İran etkisinin kırılmasının ardından kritik süreç başlıyor
- GİRİŞ11.12.2025 09:04
- GÜNCELLEME11.12.2025 09:04
Orta Doğu’da birkaç sene içinde güç dengeleri büyük oranda değişti. Geçtiğimiz yıl Suriye'de Baas rejiminin devrilmesi, İsrail’in Lübnan’da Hizbullah’ın komuta kademesini büyük ölçüde etkisiz hale getirmesi ve İran'ın nükleer tesislerine yönelik saldırılar, bu tezi doğruluyor. 2004’te Ürdün Kralı 2. Abdullah'ın bahsettiği meşhur Şii Hilali, bugün askeri olarak paramparça olmuş durumda.
Ancak bölgeyi sadece uydu fotoğraflarından ve SİHA görüntülerinden izleyenlerin kaçırdığı bir konu var. Özellikle Suriye ve Irak'ta geleceğin nasıl şekilleneceği...
ASKERİ YENİLGİ TAHRAN'IN KAYBETTİĞİ ANLAMINA GELMEYEBİLİR
Tahran'ın "Direniş Ekseni" sadece ABD tarafından öldürülen meşhur General Kasım Süleymani’nin kurduğu bir lojistik ağ değil, aynı zamanda bir kimlik ve inanç ağıydı. Evet, İran’ın Beyrut, Şam, Bağdat ve Sana üzerindeki siyasi tahakkümü büyük ölçüde zayıflatıldı. Ancak Ortadoğu nüfusunun yarısını oluşturan Şii nüfus buharlaşıp yok olmadı. Aksine, kuşatılmış hissetme potansiyelleri mevcut.
Yeni kurulan bölgesel düzende intikamcı duyguların şekillenmemesi önemli. Şam yönetimi bu konuda dikkatli davranarak provokasyonları engellemeye çalışıyor. Irak’ta ise Şii nüfusun daha güçlü olduğu bir düzen mevcut. Fakat bu grupların tamamı İran’ı desteklemiyor.
ANKARA'NIN ROLÜ KRİTİK
Osmanlı İmparatorluğu mezheplerin bir arada, barış içinde yaşayabildiği bir devlet aklına sahipti. Senelerce süren kışkırtmaların ardından çatışmalar yaşanmış olsa da bu konuda Ankara büyük bir tecrübeye sahip. Bu anlamda Suriye ile iyi ilişkiler gerçekleştiren Türkiye'nin rolü oldukça kritik. Şam'a gerekli tavsiyelerin verileceği öngörülebilir.

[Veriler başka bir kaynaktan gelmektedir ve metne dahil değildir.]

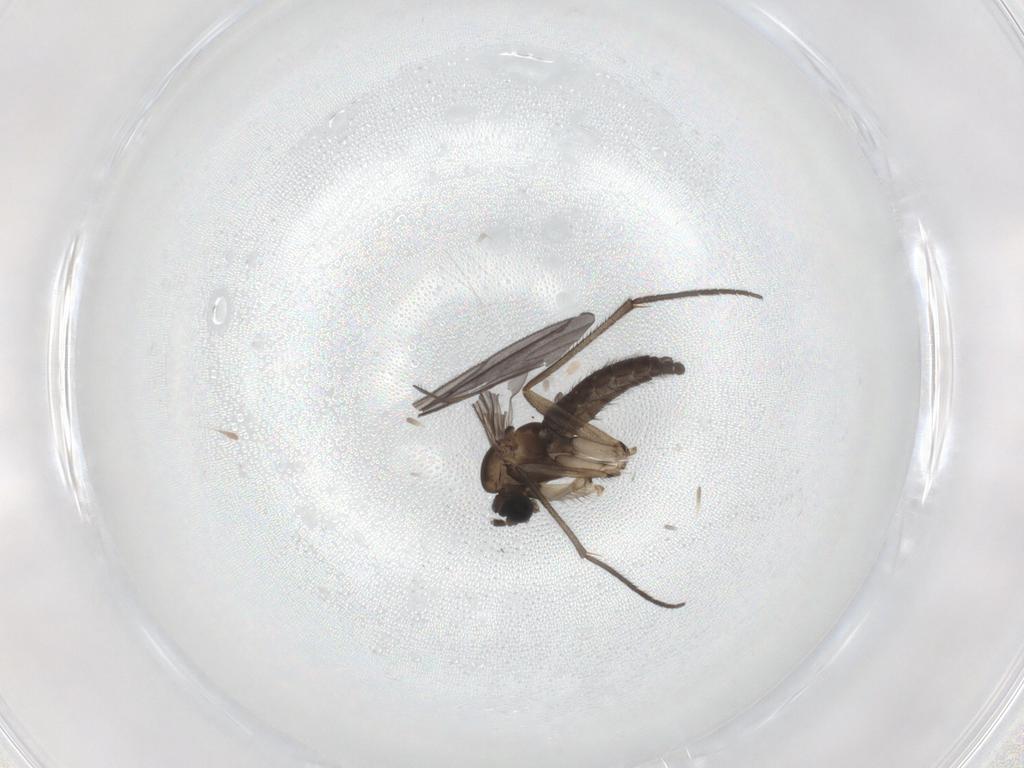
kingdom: Animalia
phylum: Arthropoda
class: Insecta
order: Diptera
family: Sciaridae
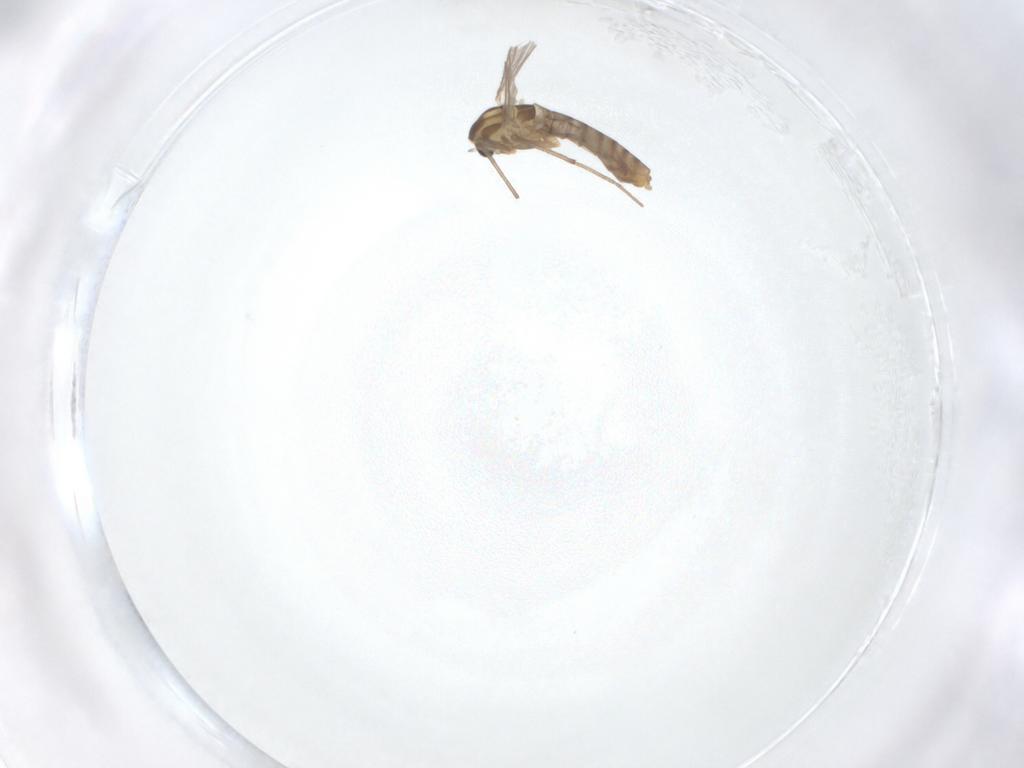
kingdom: Animalia
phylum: Arthropoda
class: Insecta
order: Diptera
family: Chironomidae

Aynı durum Irak için de geçerli. Kalkınma Yolu Projesi ile Basra’yı Avrupa’ya bağlamaya çalışan Türkiye için, Bağdat’taki istikrar önemli. ABD’nin Bağdat hükümetine "Ya biz ya İran" dayatması yapması, Irak’ı bölebilir. Oysa Türkiye, ticari ve diplomatik angajmanla Iraklı Şiileri bölgesel refahın bir parçası haline getirebilir.
İRAN SADECE BARIŞLA GÜÇLENEBİLİR
İran'ın aldığı darbelerin ardından dış politikasında nasıl bir çizgi izleyeceği merak konusu. Pezeşkiyan yönetimi önceki hükümetlere göre daha fazla İran'ın iç sorunlarıyla ilgilenmeyi tercih eden bir profilde.Ancak unutmamak gerekir ki Tel Aviv hedef alınırken de görevde o vardı. Dolayısıyla Hamaney'in gücünü göz ardı etmemek gerekiyor.
Sonuç olarak İran'ın barışçıl ve yeniden toparlanma sürecine girmek adına, bölge ülkeleriyle iyi ilişkiler geliştirmesi önemli. Bu bağlamda Türkiye, Azerbaycan ve Körfez Ülkeleri ile samimi bir yakınlaşma, Tahran için oldukça önemli olacaktır. Ancak olası bir yeniden toparlanma sürecinin ardından, eski politikaların yeniden uygulanmaması büyük önem arz ediyor.